* _EXERCISE OBJECTIVE_:
Find every line in the entries below that contains the word "collectors", and copy each of those lines.

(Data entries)
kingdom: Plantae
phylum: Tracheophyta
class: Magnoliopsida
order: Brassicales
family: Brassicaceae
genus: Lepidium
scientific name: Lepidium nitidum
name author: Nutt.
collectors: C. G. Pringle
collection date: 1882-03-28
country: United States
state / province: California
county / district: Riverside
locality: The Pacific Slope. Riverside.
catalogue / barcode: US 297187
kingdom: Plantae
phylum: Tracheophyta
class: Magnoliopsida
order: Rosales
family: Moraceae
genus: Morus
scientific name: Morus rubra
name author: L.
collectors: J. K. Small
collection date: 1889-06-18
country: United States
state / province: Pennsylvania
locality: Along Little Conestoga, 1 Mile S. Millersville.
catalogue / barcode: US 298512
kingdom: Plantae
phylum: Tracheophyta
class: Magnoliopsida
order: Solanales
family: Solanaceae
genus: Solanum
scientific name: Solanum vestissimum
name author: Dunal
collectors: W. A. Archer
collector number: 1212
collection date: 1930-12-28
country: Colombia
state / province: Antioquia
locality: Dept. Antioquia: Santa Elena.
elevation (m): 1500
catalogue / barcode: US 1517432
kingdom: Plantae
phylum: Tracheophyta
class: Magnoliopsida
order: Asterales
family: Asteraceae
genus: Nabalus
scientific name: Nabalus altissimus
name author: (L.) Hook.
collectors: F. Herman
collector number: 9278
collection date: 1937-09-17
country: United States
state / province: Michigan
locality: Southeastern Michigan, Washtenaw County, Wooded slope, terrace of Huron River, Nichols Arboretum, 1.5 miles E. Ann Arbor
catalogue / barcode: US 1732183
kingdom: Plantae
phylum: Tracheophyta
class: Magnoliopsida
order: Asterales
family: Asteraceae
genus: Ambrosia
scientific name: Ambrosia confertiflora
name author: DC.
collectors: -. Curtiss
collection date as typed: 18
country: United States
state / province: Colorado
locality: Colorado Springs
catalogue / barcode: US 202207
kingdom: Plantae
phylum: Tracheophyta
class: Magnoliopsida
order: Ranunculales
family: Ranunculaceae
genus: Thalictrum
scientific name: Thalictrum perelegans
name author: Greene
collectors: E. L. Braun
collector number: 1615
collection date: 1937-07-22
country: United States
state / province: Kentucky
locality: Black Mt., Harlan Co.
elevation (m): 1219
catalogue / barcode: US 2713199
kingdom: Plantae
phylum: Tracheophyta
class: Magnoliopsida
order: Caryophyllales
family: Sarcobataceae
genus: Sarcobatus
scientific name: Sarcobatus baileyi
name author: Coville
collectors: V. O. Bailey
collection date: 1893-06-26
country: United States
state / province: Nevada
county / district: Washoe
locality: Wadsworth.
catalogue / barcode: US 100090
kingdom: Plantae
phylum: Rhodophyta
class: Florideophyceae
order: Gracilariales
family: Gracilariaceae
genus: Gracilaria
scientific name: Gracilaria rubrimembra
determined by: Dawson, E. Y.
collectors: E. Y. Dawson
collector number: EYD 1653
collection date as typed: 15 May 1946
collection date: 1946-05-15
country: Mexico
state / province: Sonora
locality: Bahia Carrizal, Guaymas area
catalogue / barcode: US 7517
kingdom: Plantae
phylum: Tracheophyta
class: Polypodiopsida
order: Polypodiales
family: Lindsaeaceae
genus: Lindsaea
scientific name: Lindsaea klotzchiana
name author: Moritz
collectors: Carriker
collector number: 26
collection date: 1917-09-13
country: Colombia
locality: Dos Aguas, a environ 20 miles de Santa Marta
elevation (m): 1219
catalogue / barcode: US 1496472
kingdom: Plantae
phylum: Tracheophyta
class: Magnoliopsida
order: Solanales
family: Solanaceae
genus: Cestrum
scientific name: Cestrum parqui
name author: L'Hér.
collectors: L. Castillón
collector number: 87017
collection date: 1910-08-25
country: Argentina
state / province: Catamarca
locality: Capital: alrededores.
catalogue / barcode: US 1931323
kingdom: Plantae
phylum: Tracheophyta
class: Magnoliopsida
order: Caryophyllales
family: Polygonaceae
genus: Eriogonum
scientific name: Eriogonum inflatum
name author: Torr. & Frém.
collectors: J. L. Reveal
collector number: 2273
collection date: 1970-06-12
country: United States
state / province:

* _REPLY TO THE TASK_:
collectors: C. G. Pringle
collectors: J. K. Small
collectors: W. A. Archer
collectors: F. Herman
collectors: -. Curtiss
collectors: E. L. Braun
collectors: V. O. Bailey
collectors: E. Y. Dawson
collectors: Carriker
collectors: L. Castillón
collectors: J. L. Reveal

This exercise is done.